Collect and copy out in full each line of the entries below that contains the word "stomach". Matching is case-sensitive.

__INPUT__:
-- Begin --

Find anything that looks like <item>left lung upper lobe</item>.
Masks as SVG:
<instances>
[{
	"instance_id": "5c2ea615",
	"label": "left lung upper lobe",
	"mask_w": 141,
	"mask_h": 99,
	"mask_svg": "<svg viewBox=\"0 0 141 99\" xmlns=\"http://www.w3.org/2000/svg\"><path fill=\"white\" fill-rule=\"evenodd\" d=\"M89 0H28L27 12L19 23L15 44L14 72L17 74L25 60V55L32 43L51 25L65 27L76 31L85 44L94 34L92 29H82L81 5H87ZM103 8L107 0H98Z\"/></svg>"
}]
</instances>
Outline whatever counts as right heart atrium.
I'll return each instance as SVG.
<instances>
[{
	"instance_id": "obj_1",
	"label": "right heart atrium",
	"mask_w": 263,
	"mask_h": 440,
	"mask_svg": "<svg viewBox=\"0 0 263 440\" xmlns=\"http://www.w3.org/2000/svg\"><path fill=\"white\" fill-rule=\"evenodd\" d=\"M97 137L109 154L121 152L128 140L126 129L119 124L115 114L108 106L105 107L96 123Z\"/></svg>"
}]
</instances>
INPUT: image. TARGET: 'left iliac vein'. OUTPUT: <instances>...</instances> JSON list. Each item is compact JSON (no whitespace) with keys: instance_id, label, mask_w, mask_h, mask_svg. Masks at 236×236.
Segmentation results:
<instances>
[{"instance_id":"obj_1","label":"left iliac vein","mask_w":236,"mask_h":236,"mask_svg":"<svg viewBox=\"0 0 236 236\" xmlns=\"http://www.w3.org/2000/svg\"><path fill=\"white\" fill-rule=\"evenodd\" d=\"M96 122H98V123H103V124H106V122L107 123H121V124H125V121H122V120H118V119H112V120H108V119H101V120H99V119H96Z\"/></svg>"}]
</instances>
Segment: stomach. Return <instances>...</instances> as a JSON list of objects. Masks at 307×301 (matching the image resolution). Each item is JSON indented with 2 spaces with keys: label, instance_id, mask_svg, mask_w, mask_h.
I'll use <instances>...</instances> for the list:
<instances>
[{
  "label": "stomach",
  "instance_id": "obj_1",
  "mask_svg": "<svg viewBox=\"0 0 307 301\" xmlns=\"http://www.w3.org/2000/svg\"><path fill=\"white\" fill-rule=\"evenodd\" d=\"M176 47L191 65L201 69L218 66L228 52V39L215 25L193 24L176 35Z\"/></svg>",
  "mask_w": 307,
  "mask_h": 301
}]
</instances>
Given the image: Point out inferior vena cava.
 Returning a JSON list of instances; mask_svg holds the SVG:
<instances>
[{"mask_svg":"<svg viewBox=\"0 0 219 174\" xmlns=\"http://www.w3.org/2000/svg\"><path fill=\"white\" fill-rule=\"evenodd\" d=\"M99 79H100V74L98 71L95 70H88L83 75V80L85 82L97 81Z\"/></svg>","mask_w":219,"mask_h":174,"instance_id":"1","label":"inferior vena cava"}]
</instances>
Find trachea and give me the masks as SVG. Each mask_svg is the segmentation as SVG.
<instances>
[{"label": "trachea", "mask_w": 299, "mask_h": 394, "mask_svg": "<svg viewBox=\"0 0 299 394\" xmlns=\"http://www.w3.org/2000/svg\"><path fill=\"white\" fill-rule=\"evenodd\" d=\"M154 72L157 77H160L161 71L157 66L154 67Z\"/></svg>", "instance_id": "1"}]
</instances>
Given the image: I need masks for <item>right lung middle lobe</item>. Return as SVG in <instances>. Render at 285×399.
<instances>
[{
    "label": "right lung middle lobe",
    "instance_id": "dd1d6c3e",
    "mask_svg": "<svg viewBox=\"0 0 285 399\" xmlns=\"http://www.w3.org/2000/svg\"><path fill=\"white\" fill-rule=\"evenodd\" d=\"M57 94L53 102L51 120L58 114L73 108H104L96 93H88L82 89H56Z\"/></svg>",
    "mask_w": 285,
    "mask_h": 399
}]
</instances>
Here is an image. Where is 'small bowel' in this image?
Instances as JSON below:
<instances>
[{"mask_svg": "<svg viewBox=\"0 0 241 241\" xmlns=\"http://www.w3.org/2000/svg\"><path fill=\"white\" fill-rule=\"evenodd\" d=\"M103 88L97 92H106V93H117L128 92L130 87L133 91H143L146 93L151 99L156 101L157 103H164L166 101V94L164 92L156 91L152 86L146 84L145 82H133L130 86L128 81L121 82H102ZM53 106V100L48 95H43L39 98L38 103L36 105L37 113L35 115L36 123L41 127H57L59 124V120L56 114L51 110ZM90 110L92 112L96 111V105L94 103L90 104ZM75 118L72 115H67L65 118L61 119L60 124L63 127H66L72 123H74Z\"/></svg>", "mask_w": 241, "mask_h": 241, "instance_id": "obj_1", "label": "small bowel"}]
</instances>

-- End --

__COMPLETE OUTPUT__:
Segment: stomach. Return <instances>...</instances> as a JSON list of objects. Masks at 307×301 (matching the image resolution). Each item is JSON indented with 2 spaces with keys: label, instance_id, mask_svg, mask_w, mask_h.
  "label": "stomach",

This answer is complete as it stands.